Birkenhead also believes journalists have a role in highlighting to marketers that the promises about brand safety being made by certain publishers are being broken and raising questions in the industry around whether this is acceptable. Given the scale of advertising spent with the global tech platforms, he says this is a very valid question to be raising.
“Other news publications (in New Zealand at least) sacrificed revenues to prevent ads showing against any content related to the Christchurch story,” he reiterates. “But the tech giants have been repeatedly shown that they have not sufficiently changed their practices to prevent the distribution of objectionable, offensive or illegal content, or the display of ads alongside this content.”
He continues: “Additional pressure from the media and chief marketing officers may be required to keep this issue top of mind for these companies’ senior executives and force them to finally change their business models.”
However, while publishers like News UK-owned The Times has in recent years been an influence in advertisers pulling spend because of stories it’s written, McKinnon says it is a weird situation where the publishers are right, but for the wrong reasons.
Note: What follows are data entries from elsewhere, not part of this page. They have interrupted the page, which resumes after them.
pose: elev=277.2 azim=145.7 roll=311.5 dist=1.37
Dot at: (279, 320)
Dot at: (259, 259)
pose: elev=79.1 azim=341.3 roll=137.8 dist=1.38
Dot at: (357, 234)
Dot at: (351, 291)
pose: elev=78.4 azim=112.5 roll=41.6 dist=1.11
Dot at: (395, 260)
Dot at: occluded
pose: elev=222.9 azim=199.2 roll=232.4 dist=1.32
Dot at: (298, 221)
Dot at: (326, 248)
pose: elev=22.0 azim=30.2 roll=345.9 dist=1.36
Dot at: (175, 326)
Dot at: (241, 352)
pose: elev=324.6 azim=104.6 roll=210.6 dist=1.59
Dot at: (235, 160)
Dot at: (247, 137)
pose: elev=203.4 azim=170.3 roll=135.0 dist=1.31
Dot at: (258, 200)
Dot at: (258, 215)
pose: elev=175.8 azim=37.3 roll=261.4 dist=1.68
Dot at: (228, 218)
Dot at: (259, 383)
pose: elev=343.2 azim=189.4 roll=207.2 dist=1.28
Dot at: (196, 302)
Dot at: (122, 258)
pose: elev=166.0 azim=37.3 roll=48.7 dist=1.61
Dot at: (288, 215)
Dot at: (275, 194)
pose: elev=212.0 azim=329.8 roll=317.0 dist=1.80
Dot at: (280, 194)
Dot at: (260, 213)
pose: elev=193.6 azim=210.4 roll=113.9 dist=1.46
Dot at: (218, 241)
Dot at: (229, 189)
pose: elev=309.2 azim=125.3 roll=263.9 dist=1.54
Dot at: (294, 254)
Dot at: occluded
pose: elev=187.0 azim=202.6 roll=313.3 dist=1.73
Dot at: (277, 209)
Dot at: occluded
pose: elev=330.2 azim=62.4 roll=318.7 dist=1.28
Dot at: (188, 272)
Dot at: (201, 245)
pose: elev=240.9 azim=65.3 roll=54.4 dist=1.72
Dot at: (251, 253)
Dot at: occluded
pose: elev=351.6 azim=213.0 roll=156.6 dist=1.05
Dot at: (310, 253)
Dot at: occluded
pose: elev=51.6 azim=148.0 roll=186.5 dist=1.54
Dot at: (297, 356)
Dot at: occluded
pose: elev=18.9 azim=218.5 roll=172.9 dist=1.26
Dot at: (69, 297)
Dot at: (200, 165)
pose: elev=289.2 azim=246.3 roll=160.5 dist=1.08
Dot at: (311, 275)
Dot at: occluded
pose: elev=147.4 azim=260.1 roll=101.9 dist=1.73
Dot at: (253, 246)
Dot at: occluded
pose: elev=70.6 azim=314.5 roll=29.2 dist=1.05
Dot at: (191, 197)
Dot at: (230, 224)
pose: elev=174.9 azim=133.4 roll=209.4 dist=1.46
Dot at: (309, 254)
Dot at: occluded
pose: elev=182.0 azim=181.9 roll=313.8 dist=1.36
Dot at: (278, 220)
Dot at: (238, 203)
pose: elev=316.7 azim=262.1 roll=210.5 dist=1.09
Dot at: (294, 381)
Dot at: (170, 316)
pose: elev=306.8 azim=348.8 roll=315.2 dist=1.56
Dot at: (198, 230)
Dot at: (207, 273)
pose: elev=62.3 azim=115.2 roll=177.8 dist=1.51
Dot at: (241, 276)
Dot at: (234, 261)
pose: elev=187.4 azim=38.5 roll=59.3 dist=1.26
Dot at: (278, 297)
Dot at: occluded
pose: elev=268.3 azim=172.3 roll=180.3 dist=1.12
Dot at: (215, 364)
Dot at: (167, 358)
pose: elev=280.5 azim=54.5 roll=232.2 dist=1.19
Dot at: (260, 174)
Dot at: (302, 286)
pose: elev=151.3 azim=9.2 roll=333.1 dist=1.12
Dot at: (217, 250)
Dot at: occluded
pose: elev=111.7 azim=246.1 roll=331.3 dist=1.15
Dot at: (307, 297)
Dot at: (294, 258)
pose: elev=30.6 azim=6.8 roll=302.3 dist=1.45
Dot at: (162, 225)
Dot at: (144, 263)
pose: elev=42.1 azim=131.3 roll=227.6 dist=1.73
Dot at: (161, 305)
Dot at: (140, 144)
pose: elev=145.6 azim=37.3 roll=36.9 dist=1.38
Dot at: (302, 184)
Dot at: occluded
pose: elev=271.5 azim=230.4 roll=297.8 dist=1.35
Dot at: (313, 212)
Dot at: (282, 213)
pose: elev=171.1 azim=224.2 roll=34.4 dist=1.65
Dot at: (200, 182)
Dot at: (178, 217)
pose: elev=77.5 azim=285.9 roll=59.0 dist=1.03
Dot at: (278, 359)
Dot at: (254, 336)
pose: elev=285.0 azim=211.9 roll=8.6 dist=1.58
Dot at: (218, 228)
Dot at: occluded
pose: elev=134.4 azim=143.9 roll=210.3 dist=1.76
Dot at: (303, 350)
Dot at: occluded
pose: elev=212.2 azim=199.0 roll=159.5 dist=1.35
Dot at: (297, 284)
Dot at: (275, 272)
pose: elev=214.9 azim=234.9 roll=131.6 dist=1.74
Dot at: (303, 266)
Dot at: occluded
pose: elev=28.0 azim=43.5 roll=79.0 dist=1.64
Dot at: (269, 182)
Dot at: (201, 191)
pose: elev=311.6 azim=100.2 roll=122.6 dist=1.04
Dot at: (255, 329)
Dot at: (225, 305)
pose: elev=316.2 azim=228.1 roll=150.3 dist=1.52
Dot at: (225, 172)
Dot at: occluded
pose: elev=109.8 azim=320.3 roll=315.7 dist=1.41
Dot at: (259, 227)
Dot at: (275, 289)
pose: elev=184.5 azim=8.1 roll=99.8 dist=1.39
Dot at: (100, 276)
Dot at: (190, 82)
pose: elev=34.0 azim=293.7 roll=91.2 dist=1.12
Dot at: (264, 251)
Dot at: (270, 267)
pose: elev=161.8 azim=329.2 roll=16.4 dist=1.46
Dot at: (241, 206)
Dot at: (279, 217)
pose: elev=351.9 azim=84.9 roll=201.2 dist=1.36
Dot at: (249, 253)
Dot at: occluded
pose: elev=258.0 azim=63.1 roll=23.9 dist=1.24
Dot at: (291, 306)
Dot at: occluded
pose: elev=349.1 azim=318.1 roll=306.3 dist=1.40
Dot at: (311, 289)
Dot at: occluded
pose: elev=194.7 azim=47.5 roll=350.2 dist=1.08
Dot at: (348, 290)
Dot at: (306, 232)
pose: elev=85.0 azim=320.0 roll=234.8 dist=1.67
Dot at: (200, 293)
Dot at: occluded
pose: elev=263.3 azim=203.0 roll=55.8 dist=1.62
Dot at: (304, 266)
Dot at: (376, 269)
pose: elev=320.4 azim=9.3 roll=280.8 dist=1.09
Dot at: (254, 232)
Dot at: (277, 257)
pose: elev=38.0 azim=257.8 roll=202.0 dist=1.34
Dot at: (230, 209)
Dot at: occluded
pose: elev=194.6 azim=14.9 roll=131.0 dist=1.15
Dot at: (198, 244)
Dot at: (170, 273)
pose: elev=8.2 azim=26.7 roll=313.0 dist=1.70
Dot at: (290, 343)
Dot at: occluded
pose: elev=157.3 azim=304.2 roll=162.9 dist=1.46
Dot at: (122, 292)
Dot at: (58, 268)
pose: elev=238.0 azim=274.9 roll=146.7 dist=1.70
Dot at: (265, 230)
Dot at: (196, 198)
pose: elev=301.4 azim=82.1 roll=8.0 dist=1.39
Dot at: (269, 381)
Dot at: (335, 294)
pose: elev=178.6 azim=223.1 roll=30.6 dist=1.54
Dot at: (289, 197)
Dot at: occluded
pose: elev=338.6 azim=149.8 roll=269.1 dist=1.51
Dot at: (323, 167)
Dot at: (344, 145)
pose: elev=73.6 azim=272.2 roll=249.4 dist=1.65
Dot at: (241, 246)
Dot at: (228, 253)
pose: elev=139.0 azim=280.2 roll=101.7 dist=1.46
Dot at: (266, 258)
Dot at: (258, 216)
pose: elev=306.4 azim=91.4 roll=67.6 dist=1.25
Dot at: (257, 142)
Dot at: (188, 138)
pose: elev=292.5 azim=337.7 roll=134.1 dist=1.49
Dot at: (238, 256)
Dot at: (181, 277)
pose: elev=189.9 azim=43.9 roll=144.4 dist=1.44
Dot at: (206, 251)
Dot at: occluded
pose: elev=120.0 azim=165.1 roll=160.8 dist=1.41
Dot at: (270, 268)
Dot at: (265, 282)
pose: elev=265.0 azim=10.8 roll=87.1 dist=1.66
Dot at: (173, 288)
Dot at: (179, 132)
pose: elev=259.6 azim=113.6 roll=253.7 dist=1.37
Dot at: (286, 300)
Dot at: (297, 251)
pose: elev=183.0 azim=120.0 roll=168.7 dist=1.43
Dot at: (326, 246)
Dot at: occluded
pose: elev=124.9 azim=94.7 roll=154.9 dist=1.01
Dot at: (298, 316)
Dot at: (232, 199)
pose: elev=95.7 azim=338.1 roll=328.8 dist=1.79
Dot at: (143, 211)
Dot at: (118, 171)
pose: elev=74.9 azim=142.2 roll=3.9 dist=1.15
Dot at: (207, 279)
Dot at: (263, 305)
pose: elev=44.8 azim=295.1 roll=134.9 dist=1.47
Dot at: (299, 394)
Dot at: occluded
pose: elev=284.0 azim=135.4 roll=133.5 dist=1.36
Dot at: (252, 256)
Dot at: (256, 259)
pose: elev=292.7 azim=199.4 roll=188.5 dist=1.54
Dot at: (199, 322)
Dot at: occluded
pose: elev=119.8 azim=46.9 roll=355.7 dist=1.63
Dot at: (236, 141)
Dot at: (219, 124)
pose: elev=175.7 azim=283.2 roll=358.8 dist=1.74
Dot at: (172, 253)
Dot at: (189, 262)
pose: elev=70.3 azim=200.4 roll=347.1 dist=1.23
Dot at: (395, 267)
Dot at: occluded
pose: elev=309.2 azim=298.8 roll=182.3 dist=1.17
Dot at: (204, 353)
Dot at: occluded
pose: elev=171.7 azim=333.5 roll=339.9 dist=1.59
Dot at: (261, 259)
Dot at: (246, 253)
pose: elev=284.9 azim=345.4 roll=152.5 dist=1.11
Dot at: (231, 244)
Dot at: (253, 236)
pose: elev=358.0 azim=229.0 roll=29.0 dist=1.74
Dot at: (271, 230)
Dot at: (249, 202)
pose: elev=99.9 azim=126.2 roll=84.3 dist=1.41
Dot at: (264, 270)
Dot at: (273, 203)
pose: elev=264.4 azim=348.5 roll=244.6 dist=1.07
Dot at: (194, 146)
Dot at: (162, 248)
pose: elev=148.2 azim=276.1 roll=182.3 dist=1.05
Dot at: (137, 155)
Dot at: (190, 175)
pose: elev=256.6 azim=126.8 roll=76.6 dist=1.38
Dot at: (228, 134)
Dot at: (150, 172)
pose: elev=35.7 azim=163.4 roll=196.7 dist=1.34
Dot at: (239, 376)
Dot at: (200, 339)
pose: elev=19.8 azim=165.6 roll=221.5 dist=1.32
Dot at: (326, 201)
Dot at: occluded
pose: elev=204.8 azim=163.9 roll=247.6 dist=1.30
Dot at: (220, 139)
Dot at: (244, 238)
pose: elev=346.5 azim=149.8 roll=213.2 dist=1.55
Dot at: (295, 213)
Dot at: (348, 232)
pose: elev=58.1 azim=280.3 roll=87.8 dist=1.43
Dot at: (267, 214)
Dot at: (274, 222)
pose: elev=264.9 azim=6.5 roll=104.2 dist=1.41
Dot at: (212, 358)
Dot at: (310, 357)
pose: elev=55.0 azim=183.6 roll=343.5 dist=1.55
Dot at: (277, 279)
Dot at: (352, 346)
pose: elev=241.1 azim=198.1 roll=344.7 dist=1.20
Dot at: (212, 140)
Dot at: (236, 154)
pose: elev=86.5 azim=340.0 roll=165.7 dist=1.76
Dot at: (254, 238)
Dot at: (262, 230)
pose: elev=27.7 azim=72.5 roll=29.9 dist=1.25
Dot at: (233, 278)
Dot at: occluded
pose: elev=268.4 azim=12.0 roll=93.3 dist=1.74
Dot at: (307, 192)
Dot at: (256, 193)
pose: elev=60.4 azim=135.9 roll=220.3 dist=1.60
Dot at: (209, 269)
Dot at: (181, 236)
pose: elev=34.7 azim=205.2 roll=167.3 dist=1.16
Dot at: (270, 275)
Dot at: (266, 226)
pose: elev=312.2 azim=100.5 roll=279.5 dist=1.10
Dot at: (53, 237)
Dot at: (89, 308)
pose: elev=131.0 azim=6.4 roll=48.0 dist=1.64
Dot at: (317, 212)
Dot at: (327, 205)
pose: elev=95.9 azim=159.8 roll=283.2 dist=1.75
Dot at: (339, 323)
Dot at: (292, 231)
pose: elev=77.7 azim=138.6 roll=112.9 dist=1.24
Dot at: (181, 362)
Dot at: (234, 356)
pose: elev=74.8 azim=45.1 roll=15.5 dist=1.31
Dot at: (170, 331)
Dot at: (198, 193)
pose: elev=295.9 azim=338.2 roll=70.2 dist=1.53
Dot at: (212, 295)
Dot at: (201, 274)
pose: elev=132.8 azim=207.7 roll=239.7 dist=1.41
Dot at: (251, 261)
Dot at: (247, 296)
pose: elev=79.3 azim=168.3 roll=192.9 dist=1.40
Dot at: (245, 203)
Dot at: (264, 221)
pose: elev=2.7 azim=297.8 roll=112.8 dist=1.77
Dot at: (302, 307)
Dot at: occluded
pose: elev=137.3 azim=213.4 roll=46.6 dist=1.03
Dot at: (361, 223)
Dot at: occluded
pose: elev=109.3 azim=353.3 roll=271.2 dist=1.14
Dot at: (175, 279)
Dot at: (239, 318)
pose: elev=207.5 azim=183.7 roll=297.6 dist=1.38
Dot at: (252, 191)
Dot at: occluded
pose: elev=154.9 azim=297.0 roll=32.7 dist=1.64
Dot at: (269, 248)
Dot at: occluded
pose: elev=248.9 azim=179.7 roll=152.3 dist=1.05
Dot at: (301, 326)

He agrees Google is a monopoly that should be broken up but notes that News Corp wants that outcome so it can remove a potential rival and swoop in on its territory, particularly in Australia.
“Domestically, News Corp has recommended Google be broken up and its advertising arm separated, as it has been acting as “a monopoly”,” he says. “Murdoch has a clear financial interest that he’s using his reporters to further. If it’s not unethical, I don’t know what is.”
Are all media treated equally?
McKinnon says publishers can and should be partnered with to improve their reportage if they express a willingness to do better. That said, he notes media organizations like News Corp have built their business models on actively spreading and promoting inflammatory, hateful and bigoted ideology.
In addition, he points out there are many media companies with deeply flawed practices regarding the reporting of terror events, Islamophobia and right-wing extremism. Some examples include articles and coverage often riddled with basic errors, failure to check or flag the backgrounds of the right-wing figures given exposure, or actively perpetuating inaccurate and harmful misconceptions about Muslim people and non-white people more broadly.
“They have no interest in doing anything differently because their profits and profile depend on the hatred they stoke. There’s a growing awareness that there’s no point in trying to engage constructively with media outlets that approach these issues in bad faith,” he explains.
Ellis accuses the social media giants of behaving as if they are a law unto themselves. He says they are adept at utilizing the inadequacies of law – jurisdictional limits, for example – to avoid responsibilities that news media organizations have long accepted. He feels it is time for the international community to collectively address the significant issues that are constantly being thrown up, not least in relation to hate speech and extremism.
“The events of last Friday and the live-streaming of this awful crime may not be the first time that extremists have utilized social media to spread their poison, but it may be the tipping point that leads to something being done about it,” he says.
Brands should insist on being provided brand safe advertising environments across all publishers they advertise on, says Birkenhead.
The Christchurch atrocity is one that could finally force brands, agencies, media companies and technology businesses to start a more nuanced and sustainable conversation about the future of brand safety, media funding and the responsibility of media to not spread hate.